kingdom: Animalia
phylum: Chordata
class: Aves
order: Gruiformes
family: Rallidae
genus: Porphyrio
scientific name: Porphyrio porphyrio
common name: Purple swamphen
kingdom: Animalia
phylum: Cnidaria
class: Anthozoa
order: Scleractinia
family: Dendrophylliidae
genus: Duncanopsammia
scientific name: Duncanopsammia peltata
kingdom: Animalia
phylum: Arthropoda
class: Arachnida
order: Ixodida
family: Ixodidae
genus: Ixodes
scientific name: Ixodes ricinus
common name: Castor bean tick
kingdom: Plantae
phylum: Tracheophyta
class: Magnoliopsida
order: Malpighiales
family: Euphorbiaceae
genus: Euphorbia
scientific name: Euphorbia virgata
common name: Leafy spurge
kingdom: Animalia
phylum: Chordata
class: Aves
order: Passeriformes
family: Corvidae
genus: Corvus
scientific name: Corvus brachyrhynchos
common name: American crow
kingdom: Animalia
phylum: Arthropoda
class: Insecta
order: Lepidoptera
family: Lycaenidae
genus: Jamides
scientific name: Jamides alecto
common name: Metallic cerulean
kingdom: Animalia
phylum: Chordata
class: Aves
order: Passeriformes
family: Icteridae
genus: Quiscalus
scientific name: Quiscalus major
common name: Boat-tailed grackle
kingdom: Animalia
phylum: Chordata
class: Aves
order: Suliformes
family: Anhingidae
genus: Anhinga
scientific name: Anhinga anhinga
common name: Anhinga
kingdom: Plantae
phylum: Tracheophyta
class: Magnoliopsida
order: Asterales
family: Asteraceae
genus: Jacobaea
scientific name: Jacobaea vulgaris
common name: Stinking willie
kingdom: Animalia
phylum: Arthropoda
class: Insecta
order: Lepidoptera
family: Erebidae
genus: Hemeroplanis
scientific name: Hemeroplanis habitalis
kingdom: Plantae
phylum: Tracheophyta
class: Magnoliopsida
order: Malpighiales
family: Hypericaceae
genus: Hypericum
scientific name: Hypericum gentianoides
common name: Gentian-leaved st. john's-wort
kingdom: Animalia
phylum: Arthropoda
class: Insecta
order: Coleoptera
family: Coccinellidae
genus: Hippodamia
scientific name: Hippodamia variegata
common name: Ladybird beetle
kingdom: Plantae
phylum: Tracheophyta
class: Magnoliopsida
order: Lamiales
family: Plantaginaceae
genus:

====

__Task statement__. Pick out every line of the items above that contains the word "scientific", and copy each one. Case counts.

__Reply to the exercise__.
scientific name: Porphyrio porphyrio
scientific name: Duncanopsammia peltata
scientific name: Ixodes ricinus
scientific name: Euphorbia virgata
scientific name: Corvus brachyrhynchos
scientific name: Jamides alecto
scientific name: Quiscalus major
scientific name: Anhinga anhinga
scientific name: Jacobaea vulgaris
scientific name: Hemeroplanis habitalis
scientific name: Hypericum gentianoides
scientific name: Hippodamia variegata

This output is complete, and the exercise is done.